Ik was nog nooit in de Shackletonstraat geweest. Een straatje van slechts honderd stappen lang. Ik bleek in goed gezelschap, want een goede ontdekkingsreiziger kan niet zonder een hond. Op het trottoir zag ik een ongure kerel met een New York Yankees-muts. Een inheemse bewoner van dit voor mij onbekende territorium. Voor hem uit liep een minstens zo ongure vechthond. Het potige beest trok krachtig aan de riem en had schuim en kwijl aan tanden en bek. Hij kon Needommels met één hap opeten zoals een T-rex een geit.

Wanneer hondenbezitters elkaar op straat passeren, is het vaak aan de honden of er een gesprek tussen de baasjes plaatsvindt. Mijn oppashond besloot dat ik wel wat gezelschap kon gebruiken en liet zijn achterste uitgebreid door de grote hond besnuffelen. De man met de muts en ik snuffelden niet aan elkaar. Ik stond daar maar wat (mijn expeditie liep nu al vertraging op) en we keken beiden zwijgend naar hoe de honden hun rangorde bepaalden. Het werd echter snel duidelijk wie van de twee het alfamannetje was, want de vechthond klom plots achter op mijn hond, legde zijn stevige voorpoten rondom zijn buik en begon hem met een onnozele blik in de ogen te berijden.

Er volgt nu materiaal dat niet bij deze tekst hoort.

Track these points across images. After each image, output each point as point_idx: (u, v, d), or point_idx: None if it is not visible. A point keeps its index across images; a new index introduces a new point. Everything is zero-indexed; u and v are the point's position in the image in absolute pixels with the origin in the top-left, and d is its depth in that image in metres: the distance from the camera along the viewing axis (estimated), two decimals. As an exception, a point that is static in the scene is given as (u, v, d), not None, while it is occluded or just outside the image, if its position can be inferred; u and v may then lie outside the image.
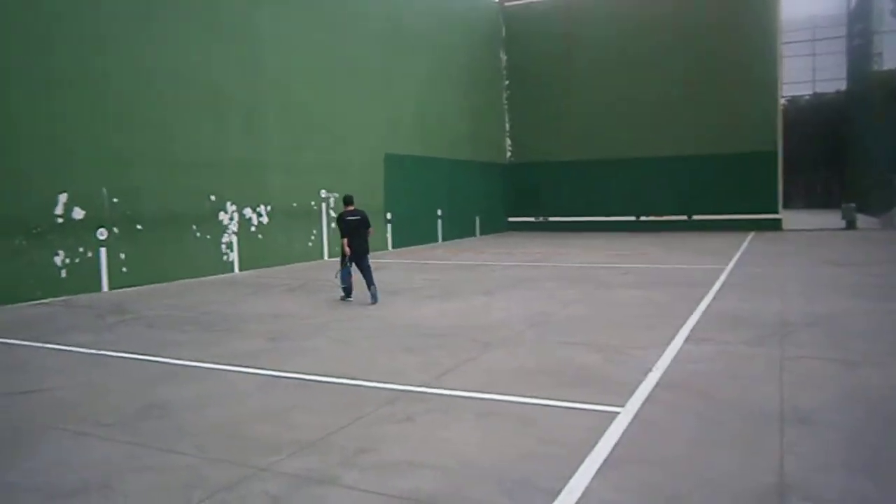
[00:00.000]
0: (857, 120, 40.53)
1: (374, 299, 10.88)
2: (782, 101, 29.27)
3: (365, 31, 21.08)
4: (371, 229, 11.56)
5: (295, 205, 18.11)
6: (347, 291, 11.32)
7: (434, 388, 6.00)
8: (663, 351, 7.13)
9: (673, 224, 27.89)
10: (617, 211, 29.01)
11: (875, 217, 31.23)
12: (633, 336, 7.99)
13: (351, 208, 11.39)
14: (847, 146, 43.53)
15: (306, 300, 11.63)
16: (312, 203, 18.78)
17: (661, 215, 28.36)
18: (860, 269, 14.16)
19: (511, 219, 31.15)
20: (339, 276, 11.35)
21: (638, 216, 28.82)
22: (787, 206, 30.28)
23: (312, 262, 18.30)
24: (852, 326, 8.30)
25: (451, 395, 5.79)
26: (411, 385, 6.07)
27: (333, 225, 19.16)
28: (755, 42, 26.89)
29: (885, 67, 35.76)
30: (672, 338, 7.76)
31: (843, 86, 47.48)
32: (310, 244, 18.71)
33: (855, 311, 9.29)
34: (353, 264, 11.22)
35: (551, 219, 30.47)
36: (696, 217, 27.82)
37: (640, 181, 28.51)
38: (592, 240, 24.19)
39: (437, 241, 25.00)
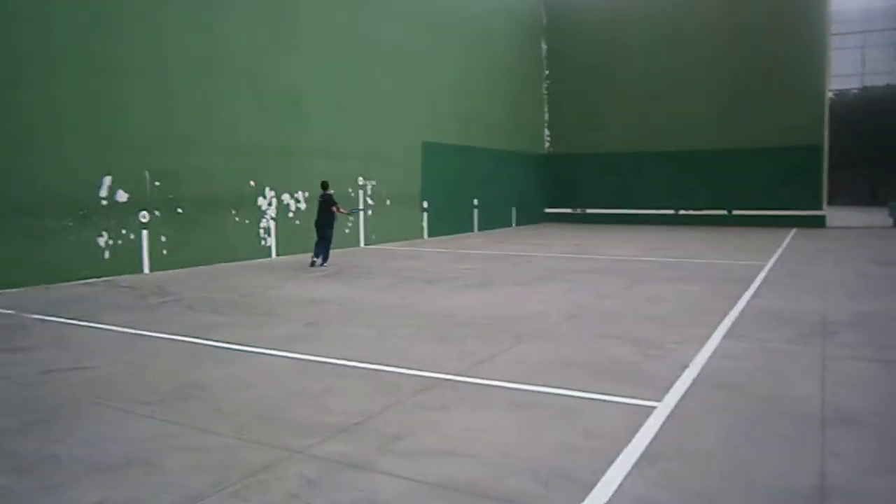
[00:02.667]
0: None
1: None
2: (829, 94, 28.56)
3: (406, 16, 21.09)
4: (335, 209, 14.76)
5: (333, 192, 18.20)
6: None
7: (469, 377, 6.01)
8: (701, 346, 7.03)
9: (712, 219, 27.47)
10: (655, 204, 28.66)
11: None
12: (671, 331, 7.90)
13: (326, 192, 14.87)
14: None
15: (343, 286, 11.72)
16: (350, 190, 18.89)
17: (701, 209, 27.94)
18: (907, 268, 13.80)
19: (548, 210, 30.99)
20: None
21: (677, 210, 28.45)
22: (831, 202, 29.65)
23: (349, 249, 18.43)
24: (898, 327, 8.10)
25: (486, 385, 5.79)
26: (447, 373, 6.09)
27: (370, 212, 19.41)
28: (803, 34, 26.25)
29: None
30: (710, 334, 7.65)
31: (893, 79, 46.13)
32: (346, 230, 18.83)
33: (901, 311, 9.07)
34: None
35: (589, 211, 30.23)
36: (736, 212, 27.36)
37: (679, 174, 28.12)
38: (630, 233, 23.94)
39: (472, 230, 24.99)
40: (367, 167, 19.39)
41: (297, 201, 17.07)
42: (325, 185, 14.89)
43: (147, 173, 13.51)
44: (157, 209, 13.68)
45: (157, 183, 13.68)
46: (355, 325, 8.40)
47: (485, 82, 25.72)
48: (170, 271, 13.61)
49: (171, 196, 13.95)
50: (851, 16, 46.36)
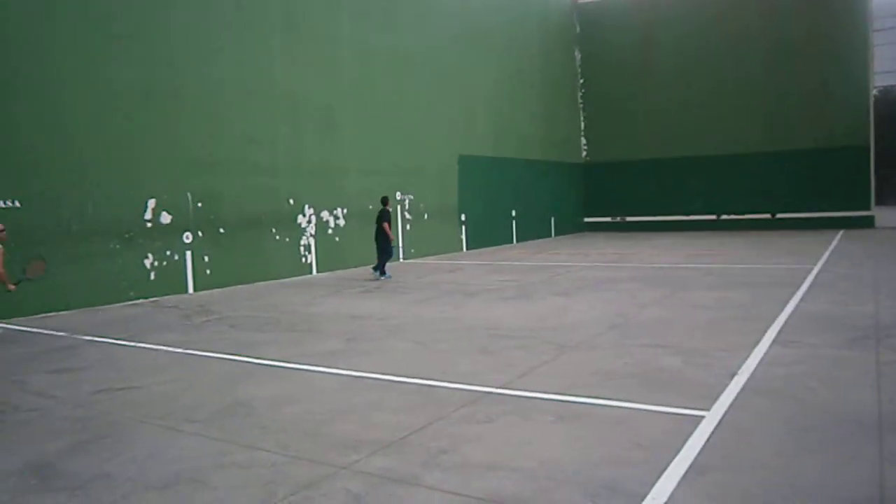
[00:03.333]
0: (956, 111, 38.21)
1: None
2: (874, 91, 27.88)
3: (439, 30, 21.24)
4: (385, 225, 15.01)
5: (371, 207, 18.31)
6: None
7: (513, 389, 5.96)
8: (749, 354, 6.88)
9: (755, 223, 26.97)
10: (696, 210, 28.26)
11: (978, 213, 29.36)
12: (717, 338, 7.74)
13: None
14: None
15: (383, 301, 11.77)
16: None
17: (743, 214, 27.45)
18: (963, 268, 13.34)
19: (587, 219, 30.77)
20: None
21: (718, 215, 28.00)
22: (880, 202, 28.86)
23: (389, 265, 18.47)
24: (956, 329, 7.82)
25: (530, 397, 5.74)
26: (490, 386, 6.05)
27: (409, 227, 19.48)
28: (844, 30, 25.73)
29: None
30: (758, 340, 7.48)
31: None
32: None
33: (958, 313, 8.76)
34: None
35: (629, 219, 29.93)
36: (780, 215, 26.82)
37: (720, 179, 27.70)
38: (671, 239, 23.62)
39: (511, 241, 24.92)
40: (404, 182, 19.51)
41: (336, 218, 17.23)
42: (384, 201, 15.31)
43: (189, 195, 13.78)
44: (199, 230, 13.94)
45: (199, 204, 13.94)
46: (396, 339, 8.42)
47: (519, 93, 25.72)
48: (213, 291, 13.84)
49: (212, 217, 14.20)
50: (894, 9, 45.26)
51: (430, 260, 19.47)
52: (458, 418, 5.25)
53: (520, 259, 18.95)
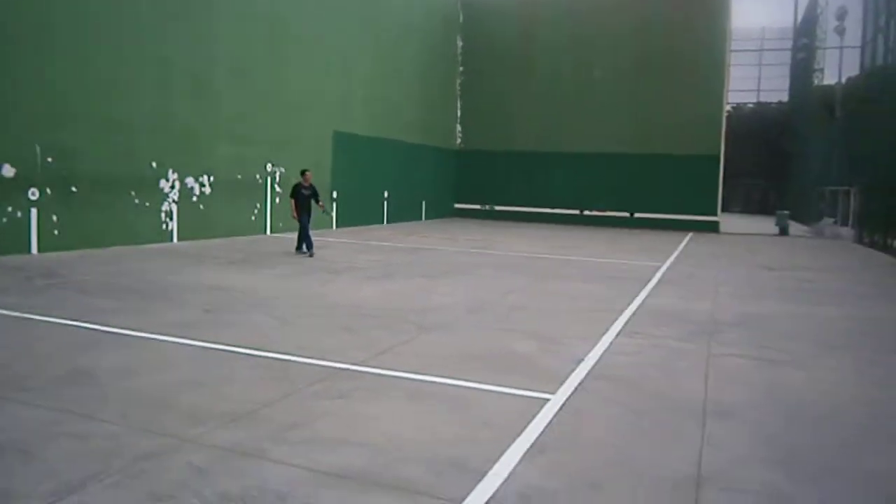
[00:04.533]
0: (796, 132, 41.91)
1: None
2: (727, 107, 30.03)
3: (324, 6, 20.77)
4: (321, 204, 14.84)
5: (239, 177, 17.80)
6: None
7: (369, 367, 6.00)
8: (597, 342, 7.28)
9: (615, 220, 28.41)
10: (562, 204, 29.39)
11: (806, 226, 32.43)
12: (569, 327, 8.14)
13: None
14: (785, 156, 44.96)
15: (247, 274, 11.46)
16: (258, 176, 18.48)
17: (605, 211, 28.85)
18: (790, 273, 14.69)
19: (457, 205, 31.25)
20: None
21: (582, 210, 29.26)
22: (725, 209, 31.18)
23: (254, 237, 18.03)
24: (779, 327, 8.61)
25: (385, 375, 5.80)
26: (346, 363, 6.06)
27: (278, 200, 19.03)
28: (706, 47, 27.46)
29: (825, 82, 37.04)
30: (606, 330, 7.93)
31: (785, 97, 48.97)
32: (253, 218, 18.42)
33: (782, 313, 9.65)
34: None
35: (497, 208, 30.67)
36: (637, 214, 28.40)
37: (586, 176, 28.93)
38: (536, 230, 24.46)
39: (382, 222, 24.93)
40: (276, 154, 19.00)
41: (202, 185, 16.55)
42: (307, 174, 14.78)
43: (38, 148, 12.77)
44: (48, 187, 12.95)
45: (49, 159, 12.95)
46: (257, 313, 8.24)
47: (399, 76, 25.67)
48: (61, 253, 12.93)
49: (65, 174, 13.23)
50: (750, 33, 48.93)
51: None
52: (311, 393, 5.23)
53: (389, 240, 19.00)
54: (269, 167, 18.81)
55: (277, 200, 19.20)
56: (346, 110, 22.34)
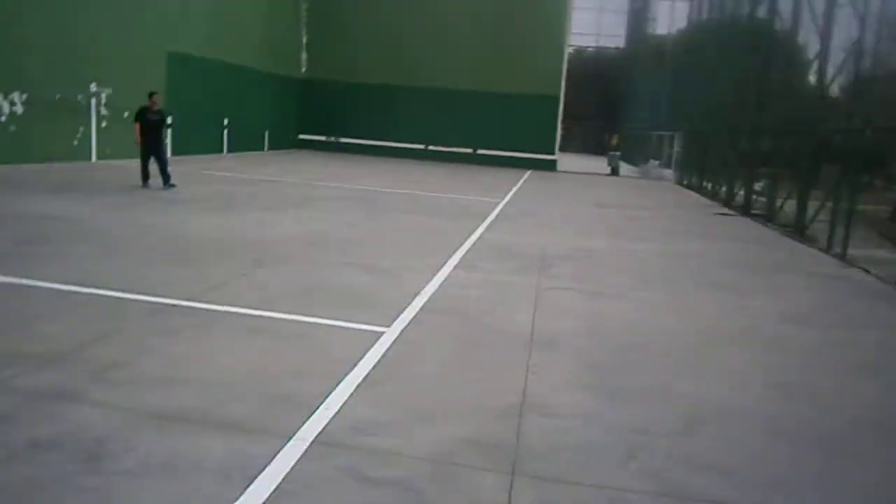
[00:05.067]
0: (630, 77, 44.18)
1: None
2: (569, 50, 31.03)
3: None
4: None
5: (59, 97, 16.21)
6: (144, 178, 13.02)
7: (202, 302, 5.82)
8: (433, 276, 7.47)
9: (459, 156, 28.90)
10: (407, 138, 29.43)
11: (635, 166, 34.63)
12: (407, 260, 8.27)
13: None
14: (621, 100, 47.38)
15: (72, 202, 10.60)
16: (80, 97, 16.93)
17: (449, 146, 29.22)
18: (615, 211, 15.72)
19: (302, 136, 30.44)
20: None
21: (427, 145, 29.46)
22: (563, 149, 32.53)
23: (79, 163, 16.64)
24: (604, 262, 9.24)
25: (218, 311, 5.64)
26: (178, 298, 5.83)
27: (104, 124, 17.59)
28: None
29: (658, 32, 39.14)
30: (443, 264, 8.14)
31: (622, 43, 51.26)
32: (76, 143, 16.95)
33: (608, 248, 10.34)
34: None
35: (343, 140, 30.20)
36: (480, 151, 29.02)
37: (431, 111, 29.05)
38: (381, 164, 24.41)
39: (222, 151, 23.82)
40: (102, 72, 17.43)
41: (13, 104, 14.92)
42: (155, 97, 13.15)
43: None
44: None
45: None
46: (83, 245, 7.69)
47: (241, -4, 24.25)
48: None
49: None
50: (593, -23, 50.40)
51: (127, 162, 17.80)
52: (138, 330, 5.01)
53: (229, 170, 18.24)
54: (93, 87, 17.26)
55: (104, 125, 17.74)
56: (183, 30, 20.83)
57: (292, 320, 5.55)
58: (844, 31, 12.60)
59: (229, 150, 24.18)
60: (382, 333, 5.33)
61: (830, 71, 13.27)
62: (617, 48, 52.42)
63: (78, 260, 7.03)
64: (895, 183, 16.45)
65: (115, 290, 5.96)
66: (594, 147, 51.33)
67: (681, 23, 33.73)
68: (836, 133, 12.80)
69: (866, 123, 11.43)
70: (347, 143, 29.99)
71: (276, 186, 15.28)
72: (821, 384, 5.10)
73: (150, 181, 13.04)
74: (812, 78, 14.07)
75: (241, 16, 24.18)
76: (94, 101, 17.33)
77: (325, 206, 12.66)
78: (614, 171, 29.68)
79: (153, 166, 13.01)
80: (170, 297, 5.85)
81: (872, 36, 11.49)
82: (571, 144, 49.55)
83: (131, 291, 5.95)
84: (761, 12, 18.20)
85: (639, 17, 42.95)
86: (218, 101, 23.25)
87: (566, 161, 31.41)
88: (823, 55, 13.42)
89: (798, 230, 13.28)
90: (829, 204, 11.98)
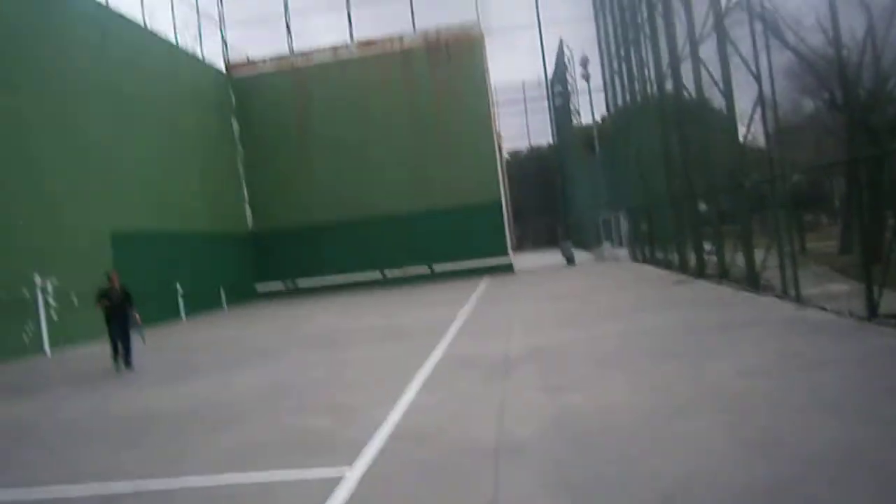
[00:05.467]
0: (564, 168, 45.76)
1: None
2: (506, 155, 32.20)
3: (88, 104, 19.75)
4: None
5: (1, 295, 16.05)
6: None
7: (162, 477, 5.59)
8: (395, 403, 7.33)
9: (417, 278, 29.11)
10: (362, 269, 29.68)
11: (589, 251, 35.28)
12: (369, 393, 8.14)
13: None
14: (561, 191, 48.86)
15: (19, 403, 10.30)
16: (25, 290, 16.78)
17: (405, 270, 29.48)
18: (575, 300, 15.84)
19: (260, 288, 30.49)
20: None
21: (383, 273, 29.68)
22: (519, 248, 33.14)
23: (32, 359, 16.21)
24: (564, 354, 9.20)
25: (173, 488, 5.43)
26: (126, 479, 5.60)
27: (55, 316, 17.33)
28: (472, 106, 29.42)
29: (584, 122, 41.00)
30: (405, 389, 8.01)
31: (552, 139, 53.48)
32: (26, 339, 16.63)
33: (568, 340, 10.31)
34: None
35: (300, 284, 30.30)
36: (437, 268, 29.32)
37: (381, 238, 29.51)
38: (339, 301, 24.45)
39: (179, 317, 23.60)
40: (44, 262, 17.38)
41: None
42: (113, 275, 12.75)
43: None
44: None
45: None
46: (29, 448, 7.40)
47: (178, 165, 24.87)
48: None
49: None
50: (515, 86, 53.04)
51: (91, 349, 17.40)
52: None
53: (184, 334, 18.03)
54: (37, 280, 17.16)
55: (55, 317, 17.50)
56: (125, 208, 21.16)
57: (249, 483, 5.34)
58: (747, 90, 13.34)
59: (187, 314, 23.98)
60: (345, 474, 5.16)
61: (741, 128, 13.95)
62: (549, 144, 54.60)
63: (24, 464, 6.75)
64: (839, 218, 17.03)
65: (63, 483, 5.71)
66: (546, 240, 52.38)
67: (601, 109, 35.45)
68: (763, 182, 13.29)
69: (792, 167, 11.93)
70: (306, 287, 30.10)
71: (233, 342, 15.14)
72: (783, 433, 5.05)
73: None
74: (727, 136, 14.73)
75: (179, 184, 24.69)
76: (40, 294, 17.16)
77: (286, 353, 12.53)
78: (570, 261, 30.13)
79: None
80: (117, 480, 5.62)
81: (773, 88, 12.13)
82: (524, 243, 50.52)
83: (79, 482, 5.70)
84: (668, 87, 19.23)
85: (561, 112, 45.00)
86: (168, 270, 23.25)
87: (522, 260, 31.88)
88: (730, 114, 14.13)
89: (751, 282, 13.51)
90: (774, 250, 12.27)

‘Benji, moet dat nou?’ lachte de man.

De ongure man gunde zijn hond het pleziertje. Hij leek me zelf ook een alfamannetje. Ik schatte in dat hij wist hoe een gevangenis er vanbinnen uitzag, en dat hij het tafereel dat zich voor ons afspeelde daar vaker van dichtbij had meegemaakt. Ook Needommels leek het allemaal prima te vinden, maar ik had op mijn expeditie geen tijd voor dit soort escapades van mijn teamleden. Met een ruk trok ik hem onder zijn belager vandaan. Die verdween daarna samen met de man in de aangrenzende Vespuccistraat. Terwijl mijn hond zijn zaakje schoonlikte en daarna aan wat huisvuil snuffelde, beschreef ik de eerste kennismaking met de bevolking van de Shackletonbuurt in mijn logboek. Daarna vervolgde ik mijn weg, de James Cookstraat in. Die zag er echter precies hetzelfde uit als de Shackletonstraat; bakstenen huizen en twee rijen zwarte auto’s als sloten aan weerszijden van de straat. En driemaal raden wie ik daar aan het einde van de straat aan zag komen lopen. Needommels begon al ondeugend te kwispelen.

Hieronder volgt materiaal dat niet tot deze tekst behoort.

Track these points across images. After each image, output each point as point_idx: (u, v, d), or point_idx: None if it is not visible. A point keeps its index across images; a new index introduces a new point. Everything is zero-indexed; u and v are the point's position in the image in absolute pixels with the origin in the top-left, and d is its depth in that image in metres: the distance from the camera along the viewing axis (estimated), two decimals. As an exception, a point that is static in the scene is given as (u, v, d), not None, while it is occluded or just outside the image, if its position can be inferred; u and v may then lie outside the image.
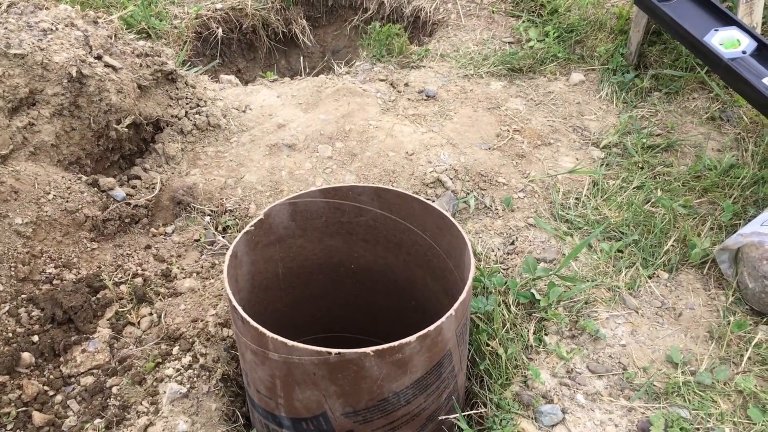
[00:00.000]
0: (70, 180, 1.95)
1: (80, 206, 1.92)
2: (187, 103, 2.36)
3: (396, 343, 1.20)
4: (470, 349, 1.73)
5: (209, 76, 2.90)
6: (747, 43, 2.16)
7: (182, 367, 1.65)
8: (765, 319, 1.77)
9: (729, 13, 2.28)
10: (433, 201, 2.14)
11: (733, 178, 2.21)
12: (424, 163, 2.27)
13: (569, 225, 2.11)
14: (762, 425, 1.50)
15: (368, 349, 1.18)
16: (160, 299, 1.83)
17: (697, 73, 2.65)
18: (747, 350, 1.68)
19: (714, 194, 2.17)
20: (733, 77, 2.11)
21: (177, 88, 2.35)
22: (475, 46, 3.03)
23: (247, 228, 1.49)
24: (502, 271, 1.94)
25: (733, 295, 1.84)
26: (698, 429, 1.51)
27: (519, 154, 2.38)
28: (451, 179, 2.21)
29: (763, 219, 1.85)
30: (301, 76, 3.02)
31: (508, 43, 3.05)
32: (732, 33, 2.20)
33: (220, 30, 3.29)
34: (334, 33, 3.74)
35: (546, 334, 1.76)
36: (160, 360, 1.67)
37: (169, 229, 2.06)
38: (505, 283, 1.85)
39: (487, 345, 1.71)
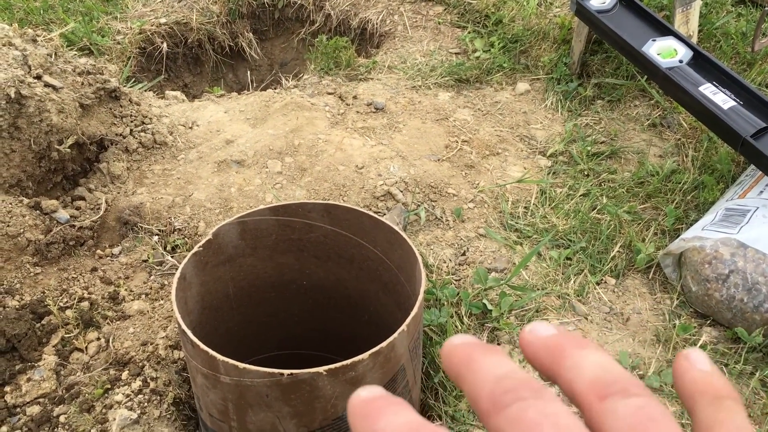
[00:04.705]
0: (10, 203, 1.89)
1: (22, 230, 1.87)
2: (131, 121, 2.31)
3: (349, 361, 1.19)
4: (424, 362, 1.73)
5: (154, 93, 2.85)
6: (683, 53, 2.22)
7: (132, 392, 1.62)
8: (709, 321, 1.83)
9: (666, 23, 2.34)
10: (384, 214, 2.14)
11: (674, 183, 2.27)
12: (374, 176, 2.27)
13: (519, 234, 2.14)
14: (708, 425, 1.54)
15: (321, 369, 1.18)
16: (107, 323, 1.79)
17: (638, 81, 2.72)
18: (692, 352, 1.72)
19: (657, 199, 2.23)
20: (671, 86, 2.17)
21: (121, 106, 2.31)
22: (423, 57, 3.06)
23: (195, 249, 1.47)
24: (454, 282, 1.95)
25: (677, 299, 1.89)
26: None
27: (468, 165, 2.41)
28: (402, 192, 2.22)
29: (704, 223, 1.91)
30: (248, 90, 2.99)
31: (455, 53, 3.08)
32: (669, 43, 2.26)
33: (164, 45, 3.25)
34: (282, 46, 3.72)
35: (499, 344, 1.77)
36: (109, 386, 1.63)
37: (115, 250, 2.02)
38: (457, 294, 1.86)
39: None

Ik trok hem mee naar de overzijde van de straat en besloot dat ik voor de komende maandagochtendstratenverhalen een échte ontdekkingsreis moest gaan maken. De zee op. De straten hier leken me te veel op elkaar. In februari komen de volgende maandagochtendverhalen dan ook vanaf een eilandje in een grote oceaan.